## SOURCE INFORMATION
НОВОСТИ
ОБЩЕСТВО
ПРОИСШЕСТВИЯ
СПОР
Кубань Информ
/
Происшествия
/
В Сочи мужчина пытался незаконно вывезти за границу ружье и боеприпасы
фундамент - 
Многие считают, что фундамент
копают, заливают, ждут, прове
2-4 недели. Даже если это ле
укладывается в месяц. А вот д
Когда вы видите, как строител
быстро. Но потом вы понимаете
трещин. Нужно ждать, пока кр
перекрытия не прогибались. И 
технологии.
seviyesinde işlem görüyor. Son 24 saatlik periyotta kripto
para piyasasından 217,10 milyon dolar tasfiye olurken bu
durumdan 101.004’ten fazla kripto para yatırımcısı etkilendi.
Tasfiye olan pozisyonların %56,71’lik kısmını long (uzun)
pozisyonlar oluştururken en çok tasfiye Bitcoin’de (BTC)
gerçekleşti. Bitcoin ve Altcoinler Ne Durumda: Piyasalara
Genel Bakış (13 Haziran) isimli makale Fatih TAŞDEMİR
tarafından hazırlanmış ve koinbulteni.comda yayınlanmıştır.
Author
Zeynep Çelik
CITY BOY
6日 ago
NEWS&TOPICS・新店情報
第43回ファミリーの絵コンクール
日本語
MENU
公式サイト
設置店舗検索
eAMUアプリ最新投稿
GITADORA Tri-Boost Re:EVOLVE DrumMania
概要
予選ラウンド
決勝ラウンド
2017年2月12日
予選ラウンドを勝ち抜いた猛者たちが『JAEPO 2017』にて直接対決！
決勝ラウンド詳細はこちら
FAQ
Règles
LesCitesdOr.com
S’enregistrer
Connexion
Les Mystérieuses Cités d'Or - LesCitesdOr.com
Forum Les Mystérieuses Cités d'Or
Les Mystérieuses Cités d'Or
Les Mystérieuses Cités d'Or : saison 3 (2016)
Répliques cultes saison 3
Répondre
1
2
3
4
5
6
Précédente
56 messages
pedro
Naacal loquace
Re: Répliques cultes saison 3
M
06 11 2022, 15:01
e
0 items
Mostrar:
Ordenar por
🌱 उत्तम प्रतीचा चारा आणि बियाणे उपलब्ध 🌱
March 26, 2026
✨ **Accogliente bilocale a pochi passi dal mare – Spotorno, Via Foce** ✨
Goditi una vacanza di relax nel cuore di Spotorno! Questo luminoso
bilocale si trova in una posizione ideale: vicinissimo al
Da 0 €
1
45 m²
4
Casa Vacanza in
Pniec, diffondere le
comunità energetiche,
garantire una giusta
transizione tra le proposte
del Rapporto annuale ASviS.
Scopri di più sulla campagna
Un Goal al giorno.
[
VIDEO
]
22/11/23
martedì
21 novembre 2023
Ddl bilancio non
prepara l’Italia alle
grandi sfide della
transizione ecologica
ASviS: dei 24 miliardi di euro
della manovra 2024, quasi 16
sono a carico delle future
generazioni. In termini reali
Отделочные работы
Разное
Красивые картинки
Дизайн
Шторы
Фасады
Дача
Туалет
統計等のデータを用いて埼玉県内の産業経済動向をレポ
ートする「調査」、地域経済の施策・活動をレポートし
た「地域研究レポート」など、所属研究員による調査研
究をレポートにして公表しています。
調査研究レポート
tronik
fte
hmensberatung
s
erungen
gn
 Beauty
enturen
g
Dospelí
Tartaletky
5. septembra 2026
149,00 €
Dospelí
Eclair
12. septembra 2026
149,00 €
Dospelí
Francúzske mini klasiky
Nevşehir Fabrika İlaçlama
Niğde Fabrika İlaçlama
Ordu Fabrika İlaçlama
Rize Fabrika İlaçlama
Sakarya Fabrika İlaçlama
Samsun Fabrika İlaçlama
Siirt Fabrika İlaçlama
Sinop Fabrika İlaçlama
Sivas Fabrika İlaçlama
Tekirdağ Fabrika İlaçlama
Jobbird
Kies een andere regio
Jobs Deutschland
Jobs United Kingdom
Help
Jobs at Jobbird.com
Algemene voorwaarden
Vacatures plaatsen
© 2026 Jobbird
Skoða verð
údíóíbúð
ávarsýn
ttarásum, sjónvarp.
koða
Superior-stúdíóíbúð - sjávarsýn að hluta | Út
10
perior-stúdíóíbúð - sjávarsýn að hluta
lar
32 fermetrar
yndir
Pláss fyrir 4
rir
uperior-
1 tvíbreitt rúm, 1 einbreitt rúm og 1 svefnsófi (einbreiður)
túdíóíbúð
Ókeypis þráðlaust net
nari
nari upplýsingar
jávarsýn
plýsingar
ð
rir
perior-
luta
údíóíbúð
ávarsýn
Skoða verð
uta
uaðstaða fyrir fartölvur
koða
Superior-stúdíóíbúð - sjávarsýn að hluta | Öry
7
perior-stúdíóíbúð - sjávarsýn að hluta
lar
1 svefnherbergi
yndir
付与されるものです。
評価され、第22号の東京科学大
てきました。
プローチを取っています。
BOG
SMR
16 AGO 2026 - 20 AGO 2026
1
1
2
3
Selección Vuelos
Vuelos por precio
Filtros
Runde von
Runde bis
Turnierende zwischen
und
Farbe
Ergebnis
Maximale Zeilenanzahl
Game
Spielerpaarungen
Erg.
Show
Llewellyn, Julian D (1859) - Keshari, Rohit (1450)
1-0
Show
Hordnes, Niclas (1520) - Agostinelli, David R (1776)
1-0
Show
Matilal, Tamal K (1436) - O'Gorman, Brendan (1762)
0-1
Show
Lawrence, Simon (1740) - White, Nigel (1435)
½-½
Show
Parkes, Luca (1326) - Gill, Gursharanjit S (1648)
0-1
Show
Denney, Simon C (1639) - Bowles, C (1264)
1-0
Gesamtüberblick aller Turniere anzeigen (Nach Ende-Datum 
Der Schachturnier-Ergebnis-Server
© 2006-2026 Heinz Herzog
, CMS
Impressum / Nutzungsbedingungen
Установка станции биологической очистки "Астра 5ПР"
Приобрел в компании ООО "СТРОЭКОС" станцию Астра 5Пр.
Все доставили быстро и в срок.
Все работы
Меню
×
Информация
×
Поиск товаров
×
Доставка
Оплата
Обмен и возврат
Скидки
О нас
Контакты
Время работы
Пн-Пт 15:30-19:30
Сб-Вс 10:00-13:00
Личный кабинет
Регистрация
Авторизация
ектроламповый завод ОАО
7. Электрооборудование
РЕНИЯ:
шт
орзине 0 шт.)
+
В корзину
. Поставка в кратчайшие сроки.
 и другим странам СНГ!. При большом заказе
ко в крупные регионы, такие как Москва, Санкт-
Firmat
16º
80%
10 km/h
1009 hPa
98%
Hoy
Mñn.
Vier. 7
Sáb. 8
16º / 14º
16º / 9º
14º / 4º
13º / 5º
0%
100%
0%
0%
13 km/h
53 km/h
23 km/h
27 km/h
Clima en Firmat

## TO DO
Please write out every record shown above exactly as it reads.

## RESPONSE TO THIS EXERCISE
НОВОСТИ
ОБЩЕСТВО
ПРОИСШЕСТВИЯ
СПОР
Кубань Информ
/
Происшествия
/
В Сочи мужчина пытался незаконно вывезти за границу ружье и боеприпасы
фундамент - 
Многие считают, что фундамент
копают, заливают, ждут, прове
2-4 недели. Даже если это ле
укладывается в месяц. А вот д
Когда вы видите, как строител
быстро. Но потом вы понимаете
трещин. Нужно ждать, пока кр
перекрытия не прогибались. И 
технологии.
seviyesinde işlem görüyor. Son 24 saatlik periyotta kripto
para piyasasından 217,10 milyon dolar tasfiye olurken bu
durumdan 101.004’ten fazla kripto para yatırımcısı etkilendi.
Tasfiye olan pozisyonların %56,71’lik kısmını long (uzun)
pozisyonlar oluştururken en çok tasfiye Bitcoin’de (BTC)
gerçekleşti. Bitcoin ve Altcoinler Ne Durumda: Piyasalara
Genel Bakış (13 Haziran) isimli makale Fatih TAŞDEMİR
tarafından hazırlanmış ve koinbulteni.comda yayınlanmıştır.
Author
Zeynep Çelik
CITY BOY
6日 ago
NEWS&TOPICS・新店情報
第43回ファミリーの絵コンクール
日本語
MENU
公式サイト
設置店舗検索
eAMUアプリ最新投稿
GITADORA Tri-Boost Re:EVOLVE DrumMania
概要
予選ラウンド
決勝ラウンド
2017年2月12日
予選ラウンドを勝ち抜いた猛者たちが『JAEPO 2017』にて直接対決！
決勝ラウンド詳細はこちら
FAQ
Règles
LesCitesdOr.com
S’enregistrer
Connexion
Les Mystérieuses Cités d'Or - LesCitesdOr.com
Forum Les Mystérieuses Cités d'Or
Les Mystérieuses Cités d'Or
Les Mystérieuses Cités d'Or : saison 3 (2016)
Répliques cultes saison 3
Répondre
1
2
3
4
5
6
Précédente
56 messages
pedro
Naacal loquace
Re: Répliques cultes saison 3
M
06 11 2022, 15:01
e
0 items
Mostrar:
Ordenar por
🌱 उत्तम प्रतीचा चारा आणि बियाणे उपलब्ध 🌱
March 26, 2026
✨ **Accogliente bilocale a pochi passi dal mare – Spotorno, Via Foce** ✨
Goditi una vacanza di relax nel cuore di Spotorno! Questo luminoso
bilocale si trova in una posizione ideale: vicinissimo al
Da 0 €
1
45 m²
4
Casa Vacanza in
Pniec, diffondere le
comunità energetiche,
garantire una giusta
transizione tra le proposte
del Rapporto annuale ASviS.
Scopri di più sulla campagna
Un Goal al giorno.
[
VIDEO
]
22/11/23
martedì
21 novembre 2023
Ddl bilancio non
prepara l’Italia alle
grandi sfide della
transizione ecologica
ASviS: dei 24 miliardi di euro
della manovra 2024, quasi 16
sono a carico delle future
generazioni. In termini reali
Отделочные работы
Разное
Красивые картинки
Дизайн
Шторы
Фасады
Дача
Туалет
統計等のデータを用いて埼玉県内の産業経済動向をレポ
ートする「調査」、地域経済の施策・活動をレポートし
た「地域研究レポート」など、所属研究員による調査研
究をレポートにして公表しています。
調査研究レポート
tronik
fte
hmensberatung
s
erungen
gn
 Beauty
enturen
g
Dospelí
Tartaletky
5. septembra 2026
149,00 €
Dospelí
Eclair
12. septembra 2026
149,00 €
Dospelí
Francúzske mini klasiky
Nevşehir Fabrika İlaçlama
Niğde Fabrika İlaçlama
Ordu Fabrika İlaçlama
Rize Fabrika İlaçlama
Sakarya Fabrika İlaçlama
Samsun Fabrika İlaçlama
Siirt Fabrika İlaçlama
Sinop Fabrika İlaçlama
Sivas Fabrika İlaçlama
Tekirdağ Fabrika İlaçlama
Jobbird
Kies een andere regio
Jobs Deutschland
Jobs United Kingdom
Help
Jobs at Jobbird.com
Algemene voorwaarden
Vacatures plaatsen
© 2026 Jobbird
Skoða verð
údíóíbúð
ávarsýn
ttarásum, sjónvarp.
koða
Superior-stúdíóíbúð - sjávarsýn að hluta | Út
10
perior-stúdíóíbúð - sjávarsýn að hluta
lar
32 fermetrar
yndir
Pláss fyrir 4
rir
uperior-
1 tvíbreitt rúm, 1 einbreitt rúm og 1 svefnsófi (einbreiður)
túdíóíbúð
Ókeypis þráðlaust net
nari
nari upplýsingar
jávarsýn
plýsingar
ð
rir
perior-
luta
údíóíbúð
ávarsýn
Skoða verð
uta
uaðstaða fyrir fartölvur
koða
Superior-stúdíóíbúð - sjávarsýn að hluta | Öry
7
perior-stúdíóíbúð - sjávarsýn að hluta
lar
1 svefnherbergi
yndir
付与されるものです。
評価され、第22号の東京科学大
てきました。
プローチを取っています。
BOG
SMR
16 AGO 2026 - 20 AGO 2026
1
1
2
3
Selección Vuelos
Vuelos por precio
Filtros
Runde von
Runde bis
Turnierende zwischen
und
Farbe
Ergebnis
Maximale Zeilenanzahl
Game
Spielerpaarungen
Erg.
Show
Llewellyn, Julian D (1859) - Keshari, Rohit (1450)
1-0
Show
Hordnes, Niclas (1520) - Agostinelli, David R (1776)
1-0
Show
Matilal, Tamal K (1436) - O'Gorman, Brendan (1762)
0-1
Show
Lawrence, Simon (1740) - White, Nigel (1435)
½-½
Show
Parkes, Luca (1326) - Gill, Gursharanjit S (1648)
0-1
Show
Denney, Simon C (1639) - Bowles, C (1264)
1-0
Gesamtüberblick aller Turniere anzeigen (Nach Ende-Datum 
Der Schachturnier-Ergebnis-Server
© 2006-2026 Heinz Herzog
, CMS
Impressum / Nutzungsbedingungen
Установка станции биологической очистки "Астра 5ПР"
Приобрел в компании ООО "СТРОЭКОС" станцию Астра 5Пр.
Все доставили быстро и в срок.
Все работы
Меню
×
Информация
×
Поиск товаров
×
Доставка
Оплата
Обмен и возврат
Скидки
О нас
Контакты
Время работы
Пн-Пт 15:30-19:30
Сб-Вс 10:00-13:00
Личный кабинет
Регистрация
Авторизация
ектроламповый завод ОАО
7. Электрооборудование
РЕНИЯ:
шт
орзине 0 шт.)
+
В корзину
. Поставка в кратчайшие сроки.
 и другим странам СНГ!. При большом заказе
ко в крупные регионы, такие как Москва, Санкт-
Firmat
16º
80%
10 km/h
1009 hPa
98%
Hoy
Mñn.
Vier. 7
Sáb. 8
16º / 14º
16º / 9º
14º / 4º
13º / 5º
0%
100%
0%
0%
13 km/h
53 km/h
23 km/h
27 km/h
Clima en Firmat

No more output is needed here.